## [Work task A]
The forum thread below concerns KFold cross-validation. According to its answer, why can the line model = LogisticRegression() be moved outside the loop? Answer in one to three sentences.

## [Page excerpt]
^^^^^^^^^^^^^^^^
1

Here I have this piece of python code, taken from SoloLearn,

scores = []
kf = KFold(n_splits=5, shuffle=True)
for train_index, test_index in kf.split(X):
   X_train, X_test = X[train_index], X[test_index]
   y_train, y_test = y[train_index], y[test_index]
   model = LogisticRegression()
   model.fit(X_train, y_train)
   scores.append(model.score(X_test, y_test))
print(scores)
print(np.mean(scores))

My question then is, do I need to create a new model in every split? Why don't we just create one LogisticRegression before the for?

I would put it before to save computation time, but since it has been presented this way I thought there was a reason.

Matte
  • 73
  • 6

3 Answers3

2

Great question! The answer is...you don't have to create the model each time. Your intuition is correct. Feel free to move model = LogisticRegression() to the top, outside the loop, and re-run to confirm.

The model object that exists after model.fit(X_train, y_train) each time through the loop will be the same either way.
^^^^^^^^^^^^^^^^
Saved entries
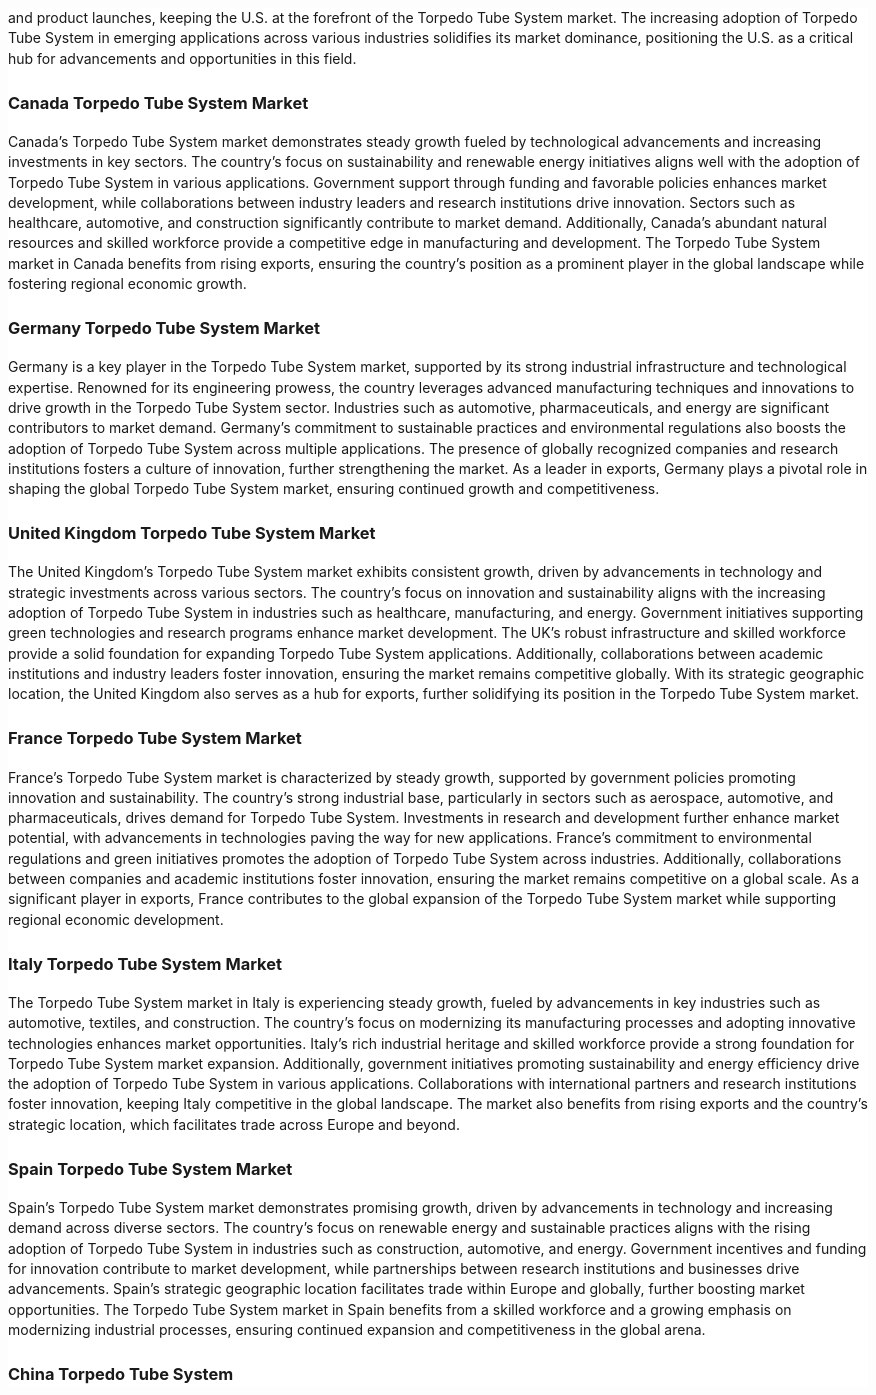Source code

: and product launches, keeping the U.S. at the forefront of the Torpedo Tube System market. The increasing adoption of Torpedo Tube System in emerging applications across various industries solidifies its market dominance, positioning the U.S. as a critical hub for advancements and opportunities in this field.</p><h3>Canada Torpedo Tube System Market</h3><p>Canada&rsquo;s Torpedo Tube System market demonstrates steady growth fueled by technological advancements and increasing investments in key sectors. The country&rsquo;s focus on sustainability and renewable energy initiatives aligns well with the adoption of Torpedo Tube System in various applications. Government support through funding and favorable policies enhances market development, while collaborations between industry leaders and research institutions drive innovation. Sectors such as healthcare, automotive, and construction significantly contribute to market demand. Additionally, Canada&rsquo;s abundant natural resources and skilled workforce provide a competitive edge in manufacturing and development. The Torpedo Tube System market in Canada benefits from rising exports, ensuring the country&rsquo;s position as a prominent player in the global landscape while fostering regional economic growth.</p><h3>Germany Torpedo Tube System Market</h3><p>Germany is a key player in the Torpedo Tube System market, supported by its strong industrial infrastructure and technological expertise. Renowned for its engineering prowess, the country leverages advanced manufacturing techniques and innovations to drive growth in the Torpedo Tube System sector. Industries such as automotive, pharmaceuticals, and energy are significant contributors to market demand. Germany&rsquo;s commitment to sustainable practices and environmental regulations also boosts the adoption of Torpedo Tube System across multiple applications. The presence of globally recognized companies and research institutions fosters a culture of innovation, further strengthening the market. As a leader in exports, Germany plays a pivotal role in shaping the global Torpedo Tube System market, ensuring continued growth and competitiveness.</p><h3>United Kingdom Torpedo Tube System Market</h3><p>The United Kingdom&rsquo;s Torpedo Tube System market exhibits consistent growth, driven by advancements in technology and strategic investments across various sectors. The country&rsquo;s focus on innovation and sustainability aligns with the increasing adoption of Torpedo Tube System in industries such as healthcare, manufacturing, and energy. Government initiatives supporting green technologies and research programs enhance market development. The UK&rsquo;s robust infrastructure and skilled workforce provide a solid foundation for expanding Torpedo Tube System applications. Additionally, collaborations between academic institutions and industry leaders foster innovation, ensuring the market remains competitive globally. With its strategic geographic location, the United Kingdom also serves as a hub for exports, further solidifying its position in the Torpedo Tube System market.</p><h3>France Torpedo Tube System Market</h3><p>France&rsquo;s Torpedo Tube System market is characterized by steady growth, supported by government policies promoting innovation and sustainability. The country&rsquo;s strong industrial base, particularly in sectors such as aerospace, automotive, and pharmaceuticals, drives demand for Torpedo Tube System. Investments in research and development further enhance market potential, with advancements in technologies paving the way for new applications. France&rsquo;s commitment to environmental regulations and green initiatives promotes the adoption of Torpedo Tube System across industries. Additionally, collaborations between companies and academic institutions foster innovation, ensuring the market remains competitive on a global scale. As a significant player in exports, France contributes to the global expansion of the Torpedo Tube System market while supporting regional economic development.</p><h3>Italy Torpedo Tube System Market</h3><p>The Torpedo Tube System market in Italy is experiencing steady growth, fueled by advancements in key industries such as automotive, textiles, and construction. The country&rsquo;s focus on modernizing its manufacturing processes and adopting innovative technologies enhances market opportunities. Italy&rsquo;s rich industrial heritage and skilled workforce provide a strong foundation for Torpedo Tube System market expansion. Additionally, government initiatives promoting sustainability and energy efficiency drive the adoption of Torpedo Tube System in various applications. Collaborations with international partners and research institutions foster innovation, keeping Italy competitive in the global landscape. The market also benefits from rising exports and the country&rsquo;s strategic location, which facilitates trade across Europe and beyond.</p><h3>Spain Torpedo Tube System Market</h3><p>Spain&rsquo;s Torpedo Tube System market demonstrates promising growth, driven by advancements in technology and increasing demand across diverse sectors. The country&rsquo;s focus on renewable energy and sustainable practices aligns with the rising adoption of Torpedo Tube System in industries such as construction, automotive, and energy. Government incentives and funding for innovation contribute to market development, while partnerships between research institutions and businesses drive advancements. Spain&rsquo;s strategic geographic location facilitates trade within Europe and globally, further boosting market opportunities. The Torpedo Tube System market in Spain benefits from a skilled workforce and a growing emphasis on modernizing industrial processes, ensuring continued expansion and competitiveness in the global arena.</p><h3>China Torpedo Tube System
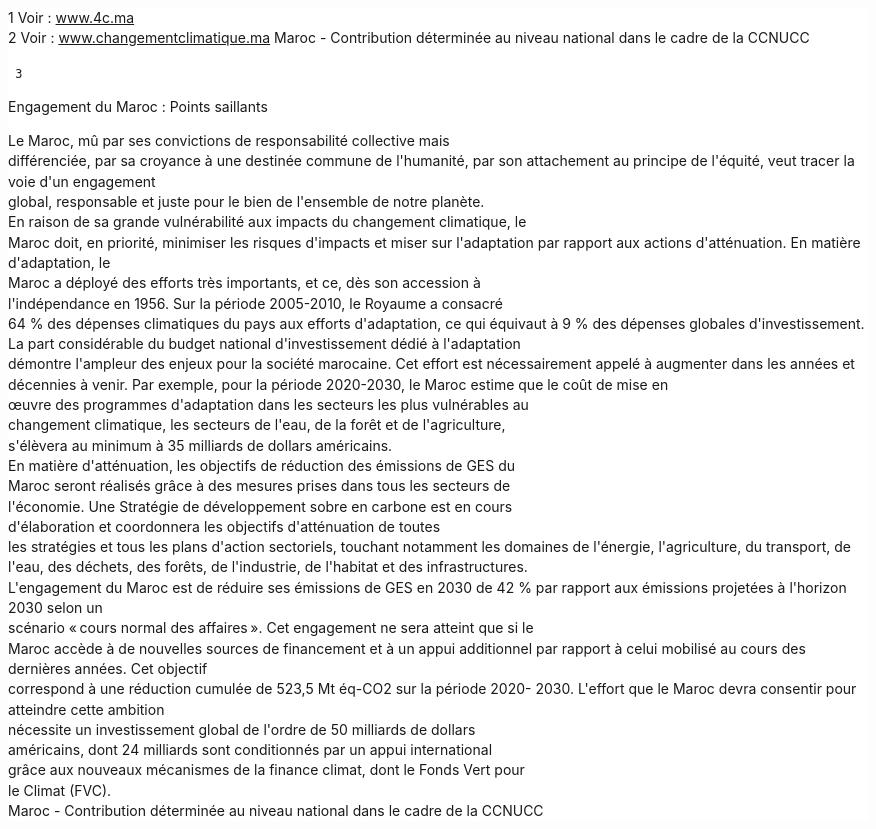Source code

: 
	

																																																													
1	Voir	:	www.4c.ma	
2	Voir	:	www.changementclimatique.ma	
Maroc	-	Contribution	déterminée	au	niveau	national	dans	le	cadre	de	la	CCNUCC	

	 3	

Engagement	du	Maroc	:	Points	saillants	

Le	 Maroc,	 mû	 par	 ses	 convictions	 de	 responsabilité	 collective	 mais	
différenciée,	par	sa	croyance	à	une	destinée	commune	de	l'humanité,	par	son	
attachement	au	principe	de	l'équité,	veut	tracer	la	voie	d'un	engagement	
global,	responsable	et	juste	pour	le	bien	de	l'ensemble	de	notre	planète.	
En	raison	de	sa	grande	vulnérabilité	aux	impacts	du	changement	climatique,	le	
Maroc	doit,	en	priorité,	minimiser	les	risques	d'impacts	et	miser	sur	
l'adaptation	par	rapport	aux	actions	d'atténuation.	En	matière	d'adaptation,	le	
Maroc	a	déployé	des	efforts	très	importants,	et	ce,	dès	son	accession	à	
l'indépendance	en	1956.	Sur	la	période	2005-2010,	le	Royaume	a	consacré	
64	%	 des	 dépenses	 climatiques	 du	 pays	 aux	 efforts	 d'adaptation,	ce	qui	
équivaut	à	9	%	des	dépenses	globales	d'investissement.	
La	part	considérable	du	budget	national	d'investissement	dédié	à	l'adaptation	
démontre	l'ampleur	des	enjeux	pour	la	société	marocaine.	Cet	effort	est	
nécessairement	appelé	à	augmenter	dans	les	années	et	décennies	à	venir.	Par	
exemple,	pour	la	période	2020-2030,	le	Maroc	estime	que	le	coût	de	mise	en	
œuvre	des	programmes	d'adaptation	dans	les	secteurs	les	plus	vulnérables	au	
changement	climatique,	les	secteurs	de	l'eau,	de	la	forêt	et	de	l'agriculture,	
s'élèvera	au	minimum	à	35	milliards	de	dollars	américains.			
En	matière	d'atténuation,	les	objectifs	de	réduction	des	émissions	de	GES	du	
Maroc	seront	réalisés	grâce	à	des	mesures	prises	dans	tous	les	secteurs	de	
l'économie.	Une	Stratégie	de	développement	sobre	en	carbone	est	en	cours	
d'élaboration	et	coordonnera	
les	objectifs	d'atténuation	de	toutes	
les	
stratégies	et	tous	les	plans	d'action	sectoriels,	touchant	notamment	les	
domaines	de	l'énergie,	l'agriculture,	du	transport,	de	l'eau,	des	déchets,	des	
forêts,	de	l'industrie,	de	l'habitat	et	des	infrastructures.	
L'engagement	du	Maroc	est	de	 réduire	 ses	 émissions	 de	 GES	 en	 2030	 de	
42	%	 par	 rapport	 aux	 émissions	 projetées	à	l'horizon	2030	selon	un	
scénario	« cours	normal	des	affaires ».	Cet	engagement	ne	sera	atteint	que	si	le	
Maroc	accède	à	de	nouvelles	sources	de	financement	et	à	un	appui	additionnel	
par	rapport	à	celui	mobilisé	au	cours	des	dernières	années.	Cet	objectif	
correspond	à	une	réduction	cumulée	de	523,5	Mt	éq-CO2	sur	la	période	2020-
2030.	L'effort	que	le	Maroc	devra	consentir	pour	atteindre	cette	ambition	
nécessite	un	investissement	global	de	l'ordre	de	 50	milliards	 de	 dollars	
américains,	dont	24	milliards	sont	conditionnés	par	un	appui	international	
grâce	aux	nouveaux	mécanismes	de	la	finance	climat,	dont	le	Fonds	Vert	pour	
le	Climat	(FVC).		
Maroc	-	Contribution	déterminée	au	niveau	national	dans	le	cadre	de	la	CCNUCC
^^^^^^^^^^^^^^^^
## [Work task B]
Count the lines of the records above that contain the string "milliards".

## [Your solution A]
It can be moved because creating the model each time is unnecessary. The model object that exists after model.fit(X_train, y_train) on each pass through the loop is the same whether the model is created inside or outside the loop.

## [Your solution B]
3